The managers of the 21st century are influenced by their industry standards, global demands and workforce with challenging environments to react to (Chen et al, 1998; Zeng and Chen, 2003). The complexity of the international market place requires managers to make decisions, negotiate and contract under uncertainty about their counterparts (Aharoni and Burton, 1994; Giannetti and Yafeh, 2012).
Are leadership skills such as decision-making and negotiating a result of either learning or nature or both together?
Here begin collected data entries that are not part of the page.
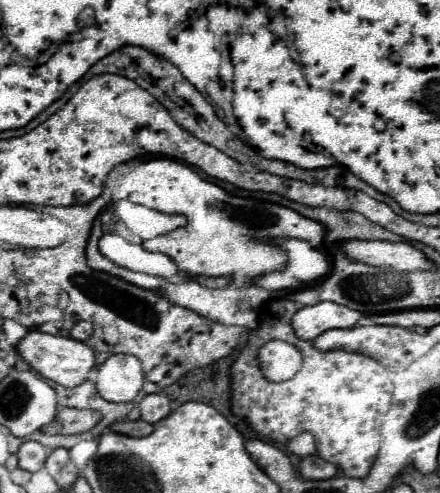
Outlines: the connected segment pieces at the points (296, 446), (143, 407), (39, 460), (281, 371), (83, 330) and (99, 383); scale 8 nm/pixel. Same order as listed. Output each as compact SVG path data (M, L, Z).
M304 432L304 434L300 434L300 436L296 436L288 442L288 450L296 456L310 456L310 454L316 452L314 438L308 432Z
M162 392L144 396L138 406L140 406L142 420L144 420L144 422L150 422L150 424L160 422L160 420L166 418L168 412L170 412L170 400L168 400L168 396L162 394Z
M24 442L18 450L18 466L28 472L38 472L48 458L48 448L38 442Z
M268 342L260 350L260 370L270 382L282 382L290 380L292 372L296 368L296 348L294 346L282 346L282 342Z
M78 322L72 330L70 330L70 336L74 340L88 340L92 336L92 324L90 322Z
M112 354L100 368L96 368L94 382L104 400L132 402L144 384L142 364L136 356Z

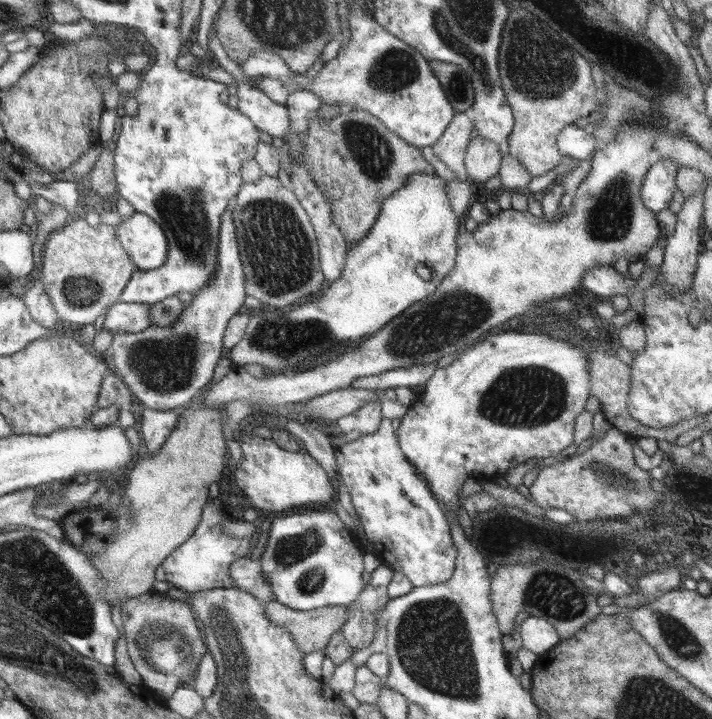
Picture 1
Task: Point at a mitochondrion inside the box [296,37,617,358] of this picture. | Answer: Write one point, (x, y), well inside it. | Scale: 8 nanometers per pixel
(541, 75)

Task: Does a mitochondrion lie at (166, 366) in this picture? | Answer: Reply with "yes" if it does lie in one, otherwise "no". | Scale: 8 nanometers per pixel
yes

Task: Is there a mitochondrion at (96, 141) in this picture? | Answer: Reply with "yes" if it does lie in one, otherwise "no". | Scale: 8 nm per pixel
no

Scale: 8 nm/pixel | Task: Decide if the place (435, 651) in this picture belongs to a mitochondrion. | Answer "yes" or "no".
yes

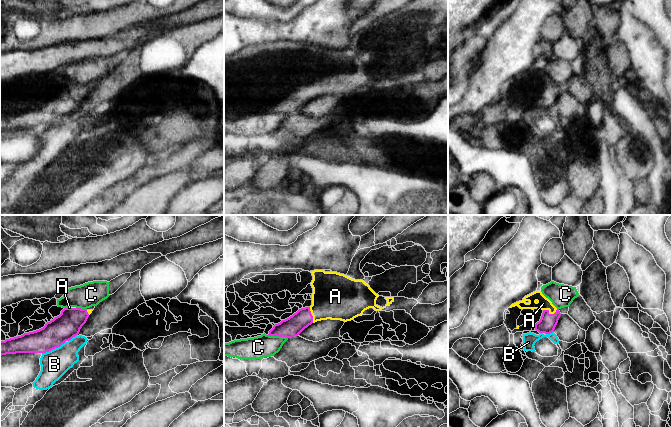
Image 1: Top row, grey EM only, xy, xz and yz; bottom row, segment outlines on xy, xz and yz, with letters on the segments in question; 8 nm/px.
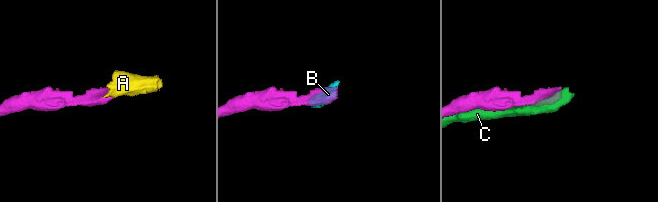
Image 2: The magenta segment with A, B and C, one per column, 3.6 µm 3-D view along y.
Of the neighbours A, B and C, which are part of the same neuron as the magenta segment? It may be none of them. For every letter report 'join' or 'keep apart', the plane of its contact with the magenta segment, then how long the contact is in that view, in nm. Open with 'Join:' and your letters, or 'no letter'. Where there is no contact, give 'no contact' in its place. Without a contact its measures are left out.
Join: A
A: join; meets magenta in yz; contact 120 nm long
B: keep apart; meets magenta in xy; contact 220 nm long
C: keep apart; meets magenta in xz; contact 160 nm long

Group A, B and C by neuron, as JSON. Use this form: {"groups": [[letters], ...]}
{"groups": [["A"], ["B"], ["C"]]}

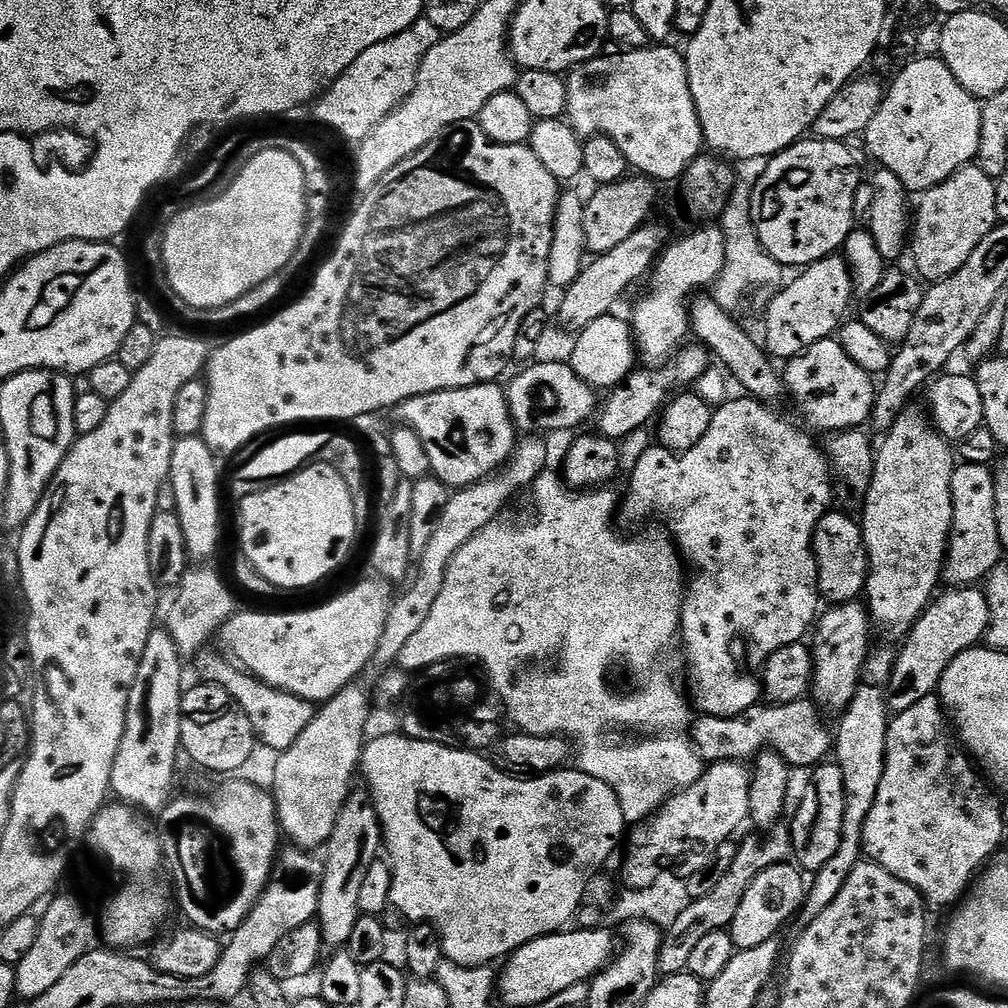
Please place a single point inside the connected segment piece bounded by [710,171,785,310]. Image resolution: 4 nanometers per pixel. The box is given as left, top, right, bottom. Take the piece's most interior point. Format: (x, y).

Addressing the skills and abilities of managers to make decisions individually, in a group and to negotiate successfully, this article provides an explanation of managerial decision making that moves beyond the managerial mindset with a combination of evolution, emotion and rationality. International negotiation skills are a necessary condition in the global market place and in times of geo-political change even more important. International decision-making scenarios are often characterised by failure to come to an agreement or understanding. Anecdotes of misunderstandings fill textbooks in International Business, whereas research into the decision making and negotiating across culture is still finding out that cooperative elements exist in the global communication patterns and even more interested in finding solutions of an understanding between cultures. Decision making - individual, interactive and international – combines a logical, emotional and even an evolutionary adaptable approach to come to an outcome. In international business, national cultural characteristics (Hofstede, 1985, 2001; House et al, 2004) have dominated research agendas for decades. Nevertheless, cross border activities need to consider managerial decision making with a dynamic pattern which evolves from one’s natural environment, upbringing and learning. Decision making goes back to intuitive, transmitted behaviour which has evolutionary explanations, but also it shows the learning of rational and emotional patterns which lead to positive solutions and cooperation. National cultural explanations are too simplistic and in a globalised world do not really reflect the necessary conditions for responding to the complexities in the international market place.
This PhD project will explore differences between decision making across culture and insights into behavioural patterns of similarities and differences of global decision makers.
Methodology: The topic offers itself to an in-depth analysis with qualitative interviews, an international survey, but also to an experimental design. The research group members are in a position to supervise all methodological approaches.
Aharoni, Y, & Burton, R.M. 1994. Is management science international: In search of Universal Rules, Management Science, 40: 1-3.
Chen, C.C, Chen X.-P. & J.R. Meindl. (1998). How can cooperation be fostered? The cultural effects of individualism-collectivism, Academy of Management Review, 23(2): 285-304.
Giannetti, M., & Yafeh, Y. 2012. Do cultural differences between contracting parties matter? Evidence from syndicated bank loans. Management Science, 58: 365-383.
Hofstede, G. 1985. The interaction between national and organizational value systems. Journal of Management Studies, 22: 347-357.
Hofstede, G. 2001. Culture’s consequences: Comparing values, behaviors, institutions and organizations across nations, 2nd ed. Sage Publications, Thousand Oaks,CA.
House, R.J, Hanges, P.J., Javidan, M., Dorfman, P.V., Gupta, V. 2004. Culture, Leadership and Organizations – the Globe Study of 62 Societies, SAGE: Thousand Oaks, CA.
Zeng, M. & X.P. Chen. (2003). Achieving cooperation in multiparty alliances: A social dilemma approach to partnership management, Academy of Management Review, 28(4) 587-605.